As part of the program, a College and Career Center opened last year at Largo High School. The new MOU facilitates an expansion of the program and four more centers will be opened. The new centers will be at Boca Ciega High School in Gulfport, Gibbs High School in St. Petersburg, Clearwater High School and Pinellas Park High School.
Plans are in the works to expand the program to all high schools in the district.
Thanks to more than $2 million in philanthropic support from the Pinellas Education Foundation, four managers have been hired by the Foundation to work with district to work at the College and Career Center.
In his report to the board, Superintendent Michael Grego praised the work done to prepare for the first week of school, which led to a successful beginning of the school year, he said. He also briefed members about the district’s readiness to respond, if needed, during this year’s hurricane season.
Associate Superintendent Clint Herbic, who is in charge of operations, said 28 of the county’s schools served as hurricane shelters, which make up the majority of the county’s shelters.
“We are the storm shelters for Pinellas County,” he said.
Herbic also said that the school district staffs the shelters and when a decision is made to open them, he immediately reaches out to food services, transportation, maintenance and police.
“We’re ready to meet the needs,” he said.
Pinellas County Schools provided shelter to 28,000 during Hurricane Irma and only received one complaint, he said.
“We don’t want to make it a habit of opening shelters,” he said. “But if needed, we’re ready.”
Grego said that the busiest part of the hurricane season had arrived. In addition, on the day of the meeting, Pinellas County was in the five-day forecast cone for Tropical Storm Dorian.

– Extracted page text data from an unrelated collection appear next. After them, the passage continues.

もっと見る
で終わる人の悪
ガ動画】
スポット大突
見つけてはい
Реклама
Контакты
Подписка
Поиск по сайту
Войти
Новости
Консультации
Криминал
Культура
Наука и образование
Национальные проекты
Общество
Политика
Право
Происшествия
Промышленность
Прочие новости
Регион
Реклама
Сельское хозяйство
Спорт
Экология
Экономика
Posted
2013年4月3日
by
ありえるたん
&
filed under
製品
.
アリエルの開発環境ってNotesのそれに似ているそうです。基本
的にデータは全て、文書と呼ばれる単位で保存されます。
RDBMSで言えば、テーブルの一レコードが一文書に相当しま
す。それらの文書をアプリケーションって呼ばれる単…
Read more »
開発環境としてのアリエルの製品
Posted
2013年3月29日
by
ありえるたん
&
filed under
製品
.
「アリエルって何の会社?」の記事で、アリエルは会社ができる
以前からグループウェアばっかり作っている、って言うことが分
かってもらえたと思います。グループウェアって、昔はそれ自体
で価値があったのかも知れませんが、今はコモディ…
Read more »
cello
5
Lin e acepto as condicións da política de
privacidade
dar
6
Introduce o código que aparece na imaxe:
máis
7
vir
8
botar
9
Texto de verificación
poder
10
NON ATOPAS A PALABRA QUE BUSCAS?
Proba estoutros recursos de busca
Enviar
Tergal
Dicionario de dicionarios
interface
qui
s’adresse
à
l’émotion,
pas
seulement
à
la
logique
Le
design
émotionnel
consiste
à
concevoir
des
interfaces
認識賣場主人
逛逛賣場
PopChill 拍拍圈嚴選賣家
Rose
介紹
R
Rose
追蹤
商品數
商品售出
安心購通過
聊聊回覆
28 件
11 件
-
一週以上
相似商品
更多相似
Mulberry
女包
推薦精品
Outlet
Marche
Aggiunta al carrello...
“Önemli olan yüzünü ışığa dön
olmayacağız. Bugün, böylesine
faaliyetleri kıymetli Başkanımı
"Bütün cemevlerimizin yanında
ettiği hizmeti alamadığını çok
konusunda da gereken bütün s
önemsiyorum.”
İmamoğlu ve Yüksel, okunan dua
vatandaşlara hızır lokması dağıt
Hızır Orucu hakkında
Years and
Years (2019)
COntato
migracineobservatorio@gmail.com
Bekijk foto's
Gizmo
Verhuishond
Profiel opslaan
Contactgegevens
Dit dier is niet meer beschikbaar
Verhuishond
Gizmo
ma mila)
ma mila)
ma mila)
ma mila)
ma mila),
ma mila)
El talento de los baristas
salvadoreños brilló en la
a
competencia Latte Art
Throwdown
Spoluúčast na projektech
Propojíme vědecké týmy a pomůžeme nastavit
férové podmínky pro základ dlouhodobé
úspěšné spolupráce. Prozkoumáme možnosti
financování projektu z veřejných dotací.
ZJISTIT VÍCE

In other business, School Board members:
• Unanimously approved a three-year agreement with K12 Insight LLC from Aug. 28, 2020-Aug. 27, 2022 to improve staff, family and community engagement via cloud-based technology, survey tools and professional development. The agreement provides access to the Let’s Talk software, which includes a mobile app.

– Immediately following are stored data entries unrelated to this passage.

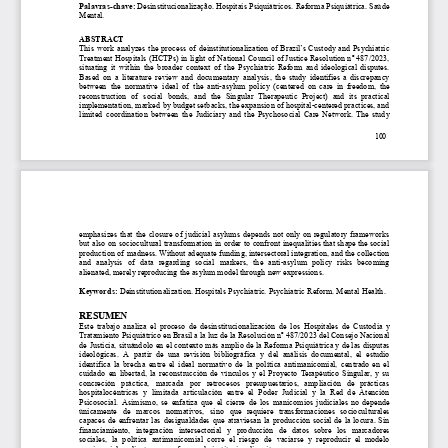
Palavras-chave:
Desinstitucionalização.
Hospitais
Psiquiátricos.
Reforma
Psiquiátrica.
Saúde
Mental.
ABSTRACT
This
work
analyzes
the
process
of
deinstitutionalization
of
Brazil’
s
Custody
and
Psychiatric
Treatment
Hospitals
(HCTPs)
in
light
of
National
Council
of
Justice
Resolution
nº
487/2023,
situating
it
within
the
broader
context
of
the
Psychiatric
Reform
and
ideological
disputes.
Based
on
a
literature
review
and
documentary
analysis,
the
study
identifies
a
discrepancy
between
the
normative
ideal
of
the
anti-asylum
policy
(centered
on
care
in
freedom,
the
reconstruction
of
social
bonds,
and
the
Singular
Therapeutic
Project)
and
its
practical
implementation,
marked
by
budget
setbacks,
the
expansion
of
hospital-centered
practices,
and
limited
coordination
between
the
Judiciary
and
the
Psychosocial
Care
Network.
The
study
100
emphasizes
that
the
closure
of
judicial
asylums
depends
not
only
on
regulatory
frameworks
but
also
on
sociocultural
transformation
in
order
to
confront
inequalities
that
shape
the
social
production
of
madness.
Without
adequate
funding,
intersectoral
integration,
and
the
collection
and
analysis
of
data
regarding
social
markers,
the
anti-asylum
policy
risks
becoming
alienated,
merely
reproducing
the
asylum
model
through
new
expressions.
Keywords:
Deinstitutionalization.
Hospitals
Psychiatric.
Psychiatric
Reform.
Mental
Health.
RESUMEN
Este
trabajo
analiza
el
proceso
de
desinstitucionalización
de
los
Hospitales
de
Custodia
y
Tratamiento
Psiquiátrico
en
Brasil
a
la
luz
de
la
Resolución
nº
487/2023
del
Consejo
Nacional
de
Justicia,
situándolo
en
el
contexto
más
amplio
de
la
Reforma
Psiquiátrica
y
de
las
disputas
ideológicas.
A
partir
de
una
revisión
bibliográfica
y
del
análisis
documental,
el
estudio
identifica
la
brecha
entre
el
ideal
normativo
de
la
política
antimanicomial,
centrado
en
el
cuidado
en
libertad,
la
reconstrucción
de
vínculos
y
el
Proyecto
Terapéutico
Singular
,
y
su
concreción
práctica,
marcada
por
retrocesos
presupuestarios,
ampliación
de
prácticas
hospitalocéntricas
y
limitada
articulación
entre
el
Poder
Judicial
y
la
Red
de
Atención
Psicosocial.
Asimismo,
se
enfatiza
que
el
cierre
de
los
manicomios
judiciales
no
depende
únicamente
de
marcos
normativos,
sino
que
requiere
transformaciones
socioculturales
capaces
de
enfrentar
las
desigualdades
que
atraviesan
la
producción
social
de
la
locura.
Sin
financiamiento,
integración
intersectorial
y
producción
de
datos
sobre
los
marcadores
sociales,
la
política
antimanicomial
corre
el
riesgo
de
vaciarse
y
reproducir
el
modelo
manicomial
mediante
nuevas
formas
de
institucionalización.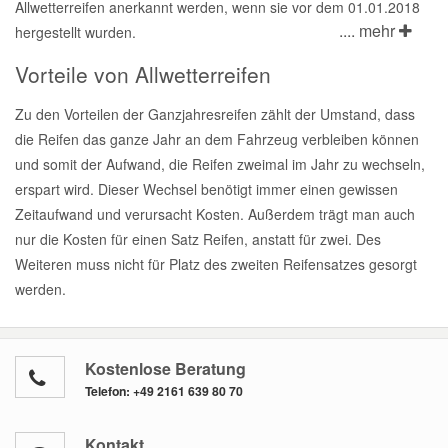
Allwetterreifen anerkannt werden, wenn sie vor dem 01.01.2018
.... mehr
hergestellt wurden.
Vorteile von Allwetterreifen
Zu den Vorteilen der Ganzjahresreifen zählt der Umstand, dass
die Reifen das ganze Jahr an dem Fahrzeug verbleiben können
und somit der Aufwand, die Reifen zweimal im Jahr zu wechseln,
erspart wird. Dieser Wechsel benötigt immer einen gewissen
Zeitaufwand und verursacht Kosten. Außerdem trägt man auch
nur die Kosten für einen Satz Reifen, anstatt für zwei. Des
Weiteren muss nicht für Platz des zweiten Reifensatzes gesorgt
werden.
Kostenlose Beratung
Telefon:
+49 2161 639 80 70
Kontakt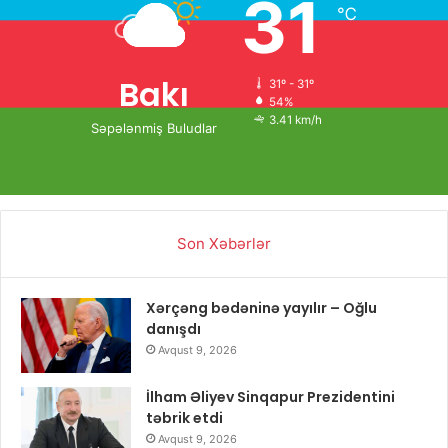
31
℃
Bakı
31º - 31º
54%
3.41 km/h
Səpələnmiş Buludlar
Son Xəbərlər
Xərçəng bədəninə yayılır – Oğlu
danışdı
Avqust 9, 2026
İlham Əliyev Sinqapur Prezidentini
təbrik etdi
Avqust 9, 2026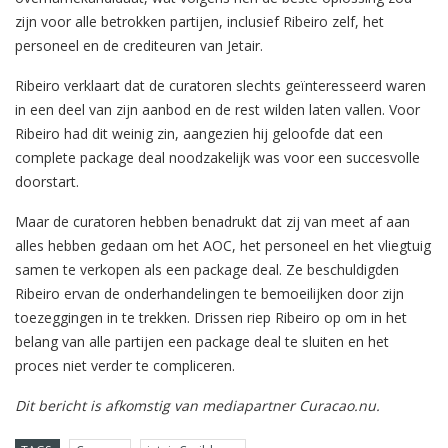
zijn voor alle betrokken partijen, inclusief Ribeiro zelf, het
personeel en de crediteuren van Jetair.
Ribeiro verklaart dat de curatoren slechts geïnteresseerd waren
in een deel van zijn aanbod en de rest wilden laten vallen. Voor
Ribeiro had dit weinig zin, aangezien hij geloofde dat een
complete package deal noodzakelijk was voor een succesvolle
doorstart.
Maar de curatoren hebben benadrukt dat zij van meet af aan
alles hebben gedaan om het AOC, het personeel en het vliegtuig
samen te verkopen als een package deal. Ze beschuldigden
Ribeiro ervan de onderhandelingen te bemoeilijken door zijn
toezeggingen in te trekken. Drissen riep Ribeiro op om in het
belang van alle partijen een package deal te sluiten en het
proces niet verder te compliceren.
Dit bericht is afkomstig van mediapartner Curacao.nu.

• Heard from members of Faith and Action for Strength Together who are unhappy with the district’s implementation of Restorative Practices, which is designed to help staff work with students that have behavioral issues. FAST believes additional training and ongoing coaching is needed, as well as the use of restorative conferencing to address problems that are more serious.
School Board Chair Rene Flowers did not commit to any of the suggestions; however, she did ask Janice Metz, one of five representatives from FAST who spoke at the meeting, to ask the group if it would be willing to help finance additional training. FAST is made up of members from Pinellas County’s churches.